TEXT SHOWN —
Waiver and Totality of the Circumstances
Whether there is a waiver is determined by the totality of the circumstances; this applies even to juveniles. However, the factors are only relevant as they relate to police coercion/overreaching. (Fare v. Michael C.). Waiver invocation must be voluntary, knowing, and intelligent (Butler, Edwards v. Arizona).
Withholding Information from the Suspect
Suspects can voluntarily waiver even if the police withhold information from the suspect about an attorney trying to reach her. There is no violation because events occurring outside the presence of the suspect and unknown to the suspect have no effect on the suspect (Moran v. Burbine). Likewise, police have no duty to inform suspects of the crime their suspected committing in order for a Miranda waiver to be valid (Spring v. Colorado).
Government officials have the heavy burden to show the suspect had the knowledge of his rights, that he comprehended them prior to waiving his rights, and that he voluntarily waived them (North Carolina v. Butler).

EXTRACTED MATERIAL —
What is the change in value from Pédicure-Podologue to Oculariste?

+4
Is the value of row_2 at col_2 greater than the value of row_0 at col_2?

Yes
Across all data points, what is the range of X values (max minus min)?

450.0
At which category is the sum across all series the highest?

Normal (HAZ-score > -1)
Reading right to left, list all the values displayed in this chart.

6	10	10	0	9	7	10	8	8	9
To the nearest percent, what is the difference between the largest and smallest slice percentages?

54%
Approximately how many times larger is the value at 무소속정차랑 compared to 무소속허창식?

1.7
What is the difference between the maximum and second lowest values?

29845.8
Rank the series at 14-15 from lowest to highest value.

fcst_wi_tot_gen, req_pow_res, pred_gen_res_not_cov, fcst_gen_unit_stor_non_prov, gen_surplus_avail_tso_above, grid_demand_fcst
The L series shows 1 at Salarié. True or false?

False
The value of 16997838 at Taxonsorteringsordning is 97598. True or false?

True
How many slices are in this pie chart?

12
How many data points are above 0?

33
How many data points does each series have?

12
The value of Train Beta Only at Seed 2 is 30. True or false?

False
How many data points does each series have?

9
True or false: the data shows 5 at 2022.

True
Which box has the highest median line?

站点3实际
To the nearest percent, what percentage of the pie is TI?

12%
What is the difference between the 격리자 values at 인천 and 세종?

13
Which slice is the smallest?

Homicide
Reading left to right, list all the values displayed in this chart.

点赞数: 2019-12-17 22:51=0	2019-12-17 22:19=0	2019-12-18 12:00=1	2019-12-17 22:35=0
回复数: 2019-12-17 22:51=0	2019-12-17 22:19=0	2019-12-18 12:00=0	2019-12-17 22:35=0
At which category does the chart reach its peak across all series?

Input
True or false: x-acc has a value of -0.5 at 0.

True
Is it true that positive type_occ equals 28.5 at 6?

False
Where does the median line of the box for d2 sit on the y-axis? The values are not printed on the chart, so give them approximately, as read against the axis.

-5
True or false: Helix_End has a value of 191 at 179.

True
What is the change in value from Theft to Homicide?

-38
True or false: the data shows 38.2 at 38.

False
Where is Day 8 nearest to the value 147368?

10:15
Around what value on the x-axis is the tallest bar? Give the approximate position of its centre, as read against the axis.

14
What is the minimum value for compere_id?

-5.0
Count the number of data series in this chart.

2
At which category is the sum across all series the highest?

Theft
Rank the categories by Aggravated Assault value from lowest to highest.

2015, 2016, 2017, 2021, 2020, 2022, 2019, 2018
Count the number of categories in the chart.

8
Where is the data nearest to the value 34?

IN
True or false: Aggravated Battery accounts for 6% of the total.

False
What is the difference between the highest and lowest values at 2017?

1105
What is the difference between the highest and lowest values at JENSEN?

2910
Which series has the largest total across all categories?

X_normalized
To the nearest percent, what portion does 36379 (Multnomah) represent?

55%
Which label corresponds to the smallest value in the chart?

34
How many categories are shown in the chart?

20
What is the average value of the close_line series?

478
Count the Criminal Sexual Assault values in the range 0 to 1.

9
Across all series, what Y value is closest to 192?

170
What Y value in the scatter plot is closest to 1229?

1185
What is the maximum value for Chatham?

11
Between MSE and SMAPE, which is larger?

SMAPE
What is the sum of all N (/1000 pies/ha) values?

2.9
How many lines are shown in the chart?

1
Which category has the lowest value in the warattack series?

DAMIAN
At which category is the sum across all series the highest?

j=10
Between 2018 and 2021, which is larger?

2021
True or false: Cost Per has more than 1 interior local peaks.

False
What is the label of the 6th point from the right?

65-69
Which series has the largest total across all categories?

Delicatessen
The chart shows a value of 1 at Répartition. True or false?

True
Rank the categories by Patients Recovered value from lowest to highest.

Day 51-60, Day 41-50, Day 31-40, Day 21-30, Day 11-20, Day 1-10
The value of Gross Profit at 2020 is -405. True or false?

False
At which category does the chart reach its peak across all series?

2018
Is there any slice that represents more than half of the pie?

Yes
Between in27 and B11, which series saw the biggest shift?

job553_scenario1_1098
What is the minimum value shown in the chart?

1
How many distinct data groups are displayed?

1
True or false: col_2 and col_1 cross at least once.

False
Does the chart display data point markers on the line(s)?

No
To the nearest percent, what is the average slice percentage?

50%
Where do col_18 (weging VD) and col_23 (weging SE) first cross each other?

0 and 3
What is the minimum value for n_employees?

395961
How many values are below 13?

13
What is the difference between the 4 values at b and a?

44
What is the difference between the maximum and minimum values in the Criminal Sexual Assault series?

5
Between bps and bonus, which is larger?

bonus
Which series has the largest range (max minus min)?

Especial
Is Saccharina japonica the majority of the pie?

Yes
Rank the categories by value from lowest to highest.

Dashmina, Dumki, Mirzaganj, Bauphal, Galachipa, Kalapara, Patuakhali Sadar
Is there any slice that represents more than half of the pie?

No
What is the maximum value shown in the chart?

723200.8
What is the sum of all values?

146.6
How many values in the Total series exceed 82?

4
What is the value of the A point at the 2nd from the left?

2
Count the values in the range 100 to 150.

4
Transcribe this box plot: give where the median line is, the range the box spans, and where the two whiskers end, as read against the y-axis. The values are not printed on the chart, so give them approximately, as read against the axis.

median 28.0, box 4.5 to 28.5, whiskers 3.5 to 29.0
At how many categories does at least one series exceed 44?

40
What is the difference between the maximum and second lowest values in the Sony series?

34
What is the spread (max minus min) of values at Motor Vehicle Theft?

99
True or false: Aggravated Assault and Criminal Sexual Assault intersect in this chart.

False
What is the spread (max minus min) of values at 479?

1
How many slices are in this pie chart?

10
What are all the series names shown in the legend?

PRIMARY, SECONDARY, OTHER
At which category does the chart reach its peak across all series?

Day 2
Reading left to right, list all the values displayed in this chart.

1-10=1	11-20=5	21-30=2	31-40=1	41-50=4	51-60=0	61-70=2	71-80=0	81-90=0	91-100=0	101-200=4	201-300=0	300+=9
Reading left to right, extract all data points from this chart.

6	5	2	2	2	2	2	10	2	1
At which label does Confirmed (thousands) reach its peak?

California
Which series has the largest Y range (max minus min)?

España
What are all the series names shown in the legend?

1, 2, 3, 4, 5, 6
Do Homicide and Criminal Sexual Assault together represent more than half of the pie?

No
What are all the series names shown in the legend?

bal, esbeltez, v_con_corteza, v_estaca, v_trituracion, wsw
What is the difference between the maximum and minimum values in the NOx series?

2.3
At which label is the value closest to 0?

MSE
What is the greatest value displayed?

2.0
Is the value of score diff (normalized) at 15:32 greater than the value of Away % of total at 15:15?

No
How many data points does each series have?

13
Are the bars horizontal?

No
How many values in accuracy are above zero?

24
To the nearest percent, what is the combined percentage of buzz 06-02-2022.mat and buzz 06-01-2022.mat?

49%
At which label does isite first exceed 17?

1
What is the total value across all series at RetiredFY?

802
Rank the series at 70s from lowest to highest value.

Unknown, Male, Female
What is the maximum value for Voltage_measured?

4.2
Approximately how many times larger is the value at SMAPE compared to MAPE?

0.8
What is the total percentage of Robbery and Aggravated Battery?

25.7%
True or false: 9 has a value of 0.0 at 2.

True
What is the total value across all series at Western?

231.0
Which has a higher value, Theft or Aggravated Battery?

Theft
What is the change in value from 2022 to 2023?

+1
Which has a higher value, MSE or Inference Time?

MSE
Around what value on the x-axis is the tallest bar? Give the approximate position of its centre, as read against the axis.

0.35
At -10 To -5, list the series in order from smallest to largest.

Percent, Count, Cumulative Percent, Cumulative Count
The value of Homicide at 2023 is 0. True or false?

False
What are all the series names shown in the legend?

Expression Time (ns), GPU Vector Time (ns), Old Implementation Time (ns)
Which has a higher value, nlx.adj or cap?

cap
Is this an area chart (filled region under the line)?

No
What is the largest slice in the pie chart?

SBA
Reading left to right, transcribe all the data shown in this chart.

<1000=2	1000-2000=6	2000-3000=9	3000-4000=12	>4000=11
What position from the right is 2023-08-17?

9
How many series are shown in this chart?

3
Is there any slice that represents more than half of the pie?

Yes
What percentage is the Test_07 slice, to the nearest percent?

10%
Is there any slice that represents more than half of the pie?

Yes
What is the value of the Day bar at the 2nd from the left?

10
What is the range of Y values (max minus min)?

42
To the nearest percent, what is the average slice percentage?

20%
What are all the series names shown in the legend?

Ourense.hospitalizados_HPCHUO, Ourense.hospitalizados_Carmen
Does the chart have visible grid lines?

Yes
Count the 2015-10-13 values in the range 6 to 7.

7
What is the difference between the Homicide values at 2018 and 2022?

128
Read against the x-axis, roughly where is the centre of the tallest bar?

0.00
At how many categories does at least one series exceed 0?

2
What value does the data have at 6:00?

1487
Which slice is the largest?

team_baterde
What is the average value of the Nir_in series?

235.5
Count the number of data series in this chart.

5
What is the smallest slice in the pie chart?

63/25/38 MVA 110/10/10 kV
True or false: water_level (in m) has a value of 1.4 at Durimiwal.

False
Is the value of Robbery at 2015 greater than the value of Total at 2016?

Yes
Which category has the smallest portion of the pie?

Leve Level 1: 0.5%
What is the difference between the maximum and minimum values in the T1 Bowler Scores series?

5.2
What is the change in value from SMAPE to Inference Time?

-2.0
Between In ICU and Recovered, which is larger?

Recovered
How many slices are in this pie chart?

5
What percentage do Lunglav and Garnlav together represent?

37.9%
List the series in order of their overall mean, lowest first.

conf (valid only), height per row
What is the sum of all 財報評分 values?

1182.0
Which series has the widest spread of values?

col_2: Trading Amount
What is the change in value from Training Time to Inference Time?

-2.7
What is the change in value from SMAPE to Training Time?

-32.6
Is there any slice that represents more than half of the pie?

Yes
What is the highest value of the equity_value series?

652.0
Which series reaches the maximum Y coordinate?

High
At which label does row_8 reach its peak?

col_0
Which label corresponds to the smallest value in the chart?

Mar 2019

EXERCISES TO COMPLETE —
1. According to the text on Miranda waivers, what determines whether there is a waiver?
2. List every court case cited in the text on Miranda waivers.
The data above is separate material, not part of the text on Miranda waivers.

RESULTS —
1. The totality of the circumstances.

2.
Fare v. Michael C.
North Carolina v. Butler
Edwards v. Arizona
Moran v. Burbine
Spring v. Colorado